#### [DIRECTIONS]
Please set out the data below as a Markdown table with the columns "Row" and "Line," giving each line its own numbered row and skipping any blank lines. Leave the pictures out of the table.

--- Start MATERIAL TO PROCESS ---

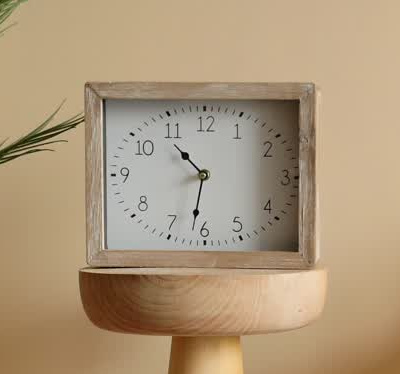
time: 10:31
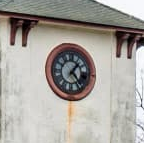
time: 1:23
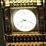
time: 8:18
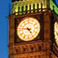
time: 4:46
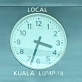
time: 3:33
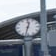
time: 12:32
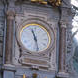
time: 11:28
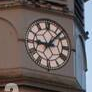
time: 9:07
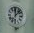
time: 12:07
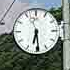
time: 6:29
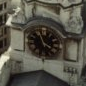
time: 3:56
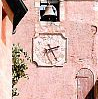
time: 2:25
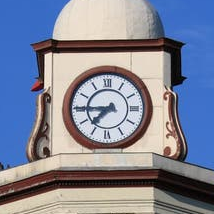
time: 7:44
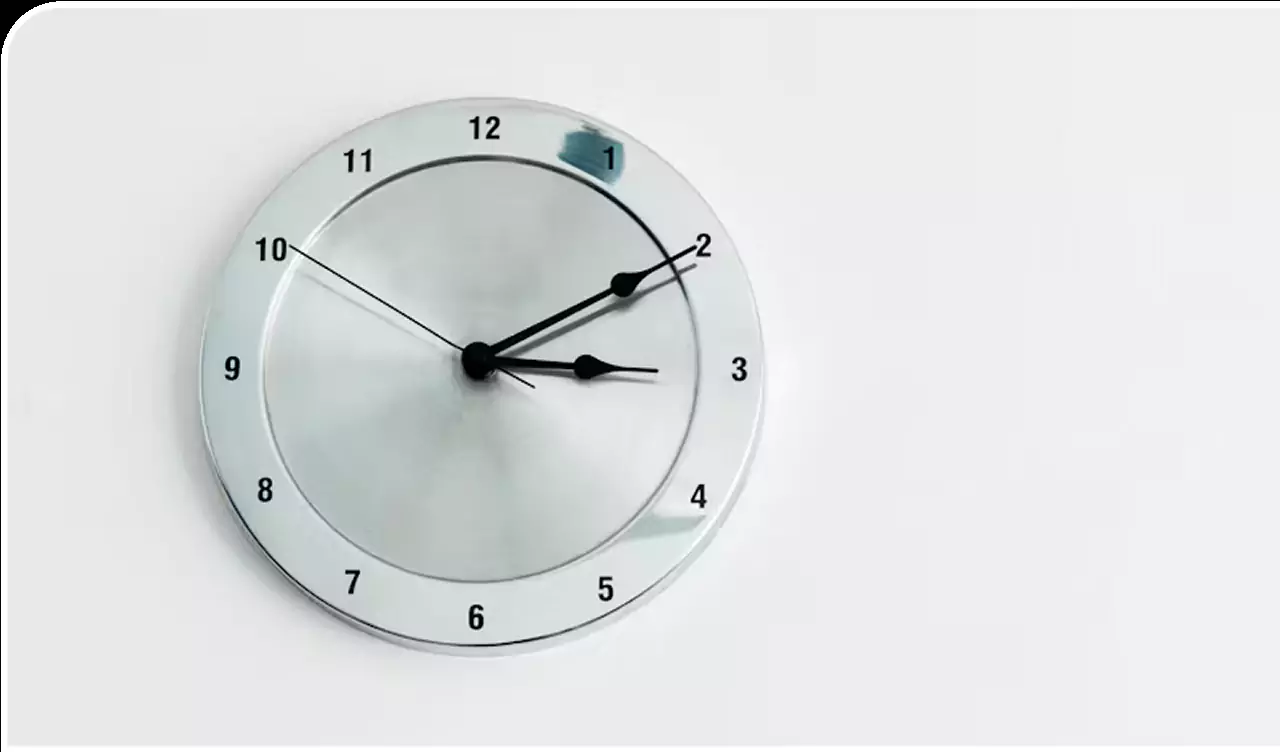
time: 3:10
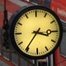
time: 3:35
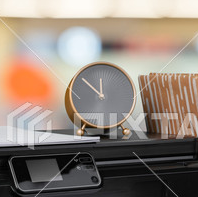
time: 11:51
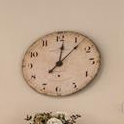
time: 12:06
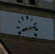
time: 8:12
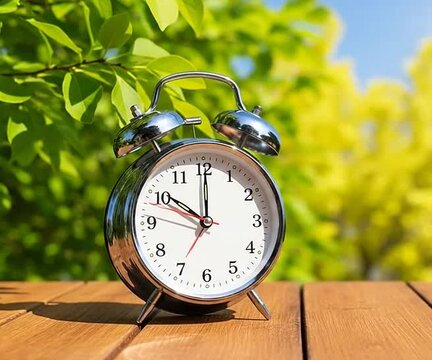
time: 10:00
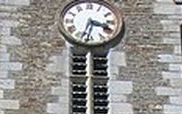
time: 3:33
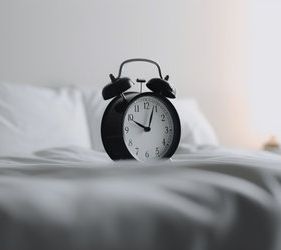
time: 10:03
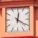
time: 12:20
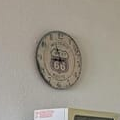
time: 8:56
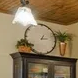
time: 1:13
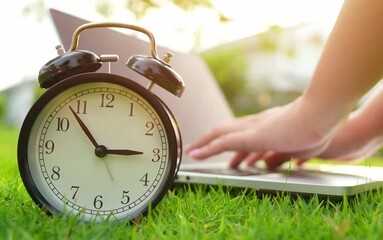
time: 2:53
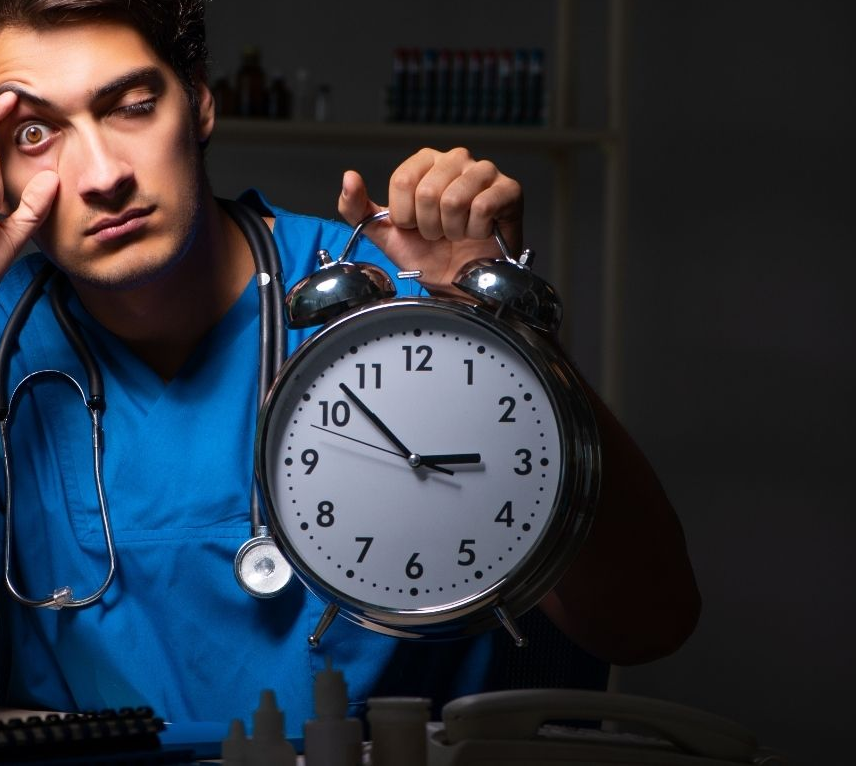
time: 2:52
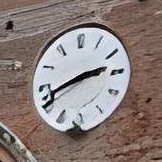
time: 2:41
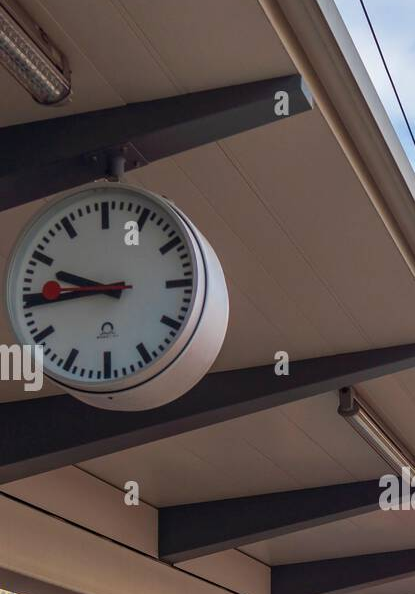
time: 9:44
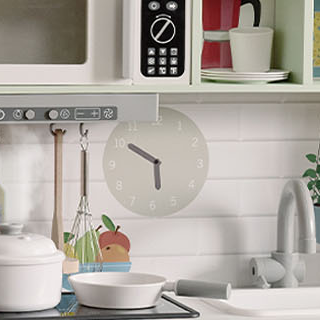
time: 5:50
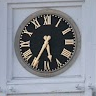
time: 5:34
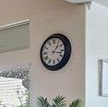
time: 1:17
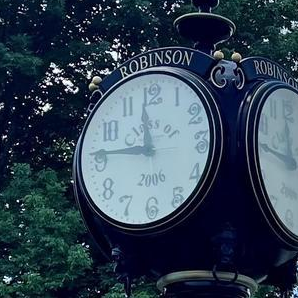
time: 11:45
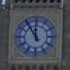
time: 11:54
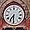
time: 7:30
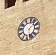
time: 1:28
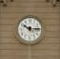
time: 10:14
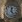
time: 12:23
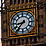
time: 8:36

--- End MATERIAL TO PROCESS ---

#### [COMPLETE OUTPUT]
| Row | Line |
|---|---|
| 1 | time: 10:31 |
| 2 | time: 1:23 |
| 3 | time: 8:18 |
| 4 | time: 4:46 |
| 5 | time: 3:33 |
| 6 | time: 12:32 |
| 7 | time: 11:28 |
| 8 | time: 9:07 |
| 9 | time: 12:07 |
| 10 | time: 6:29 |
| 11 | time: 3:56 |
| 12 | time: 2:25 |
| 13 | time: 7:44 |
| 14 | time: 3:10 |
| 15 | time: 3:35 |
| 16 | time: 11:51 |
| 17 | time: 12:06 |
| 18 | time: 8:12 |
| 19 | time: 10:00 |
| 20 | time: 3:33 |
| 21 | time: 10:03 |
| 22 | time: 12:20 |
| 23 | time: 8:56 |
| 24 | time: 1:13 |
| 25 | time: 2:53 |
| 26 | time: 2:52 |
| 27 | time: 2:41 |
| 28 | time: 9:44 |
| 29 | time: 5:50 |
| 30 | time: 5:34 |
| 31 | time: 1:17 |
| 32 | time: 11:45 |
| 33 | time: 11:54 |
| 34 | time: 7:30 |
| 35 | time: 1:28 |
| 36 | time: 10:14 |
| 37 | time: 12:23 |
| 38 | time: 8:36 |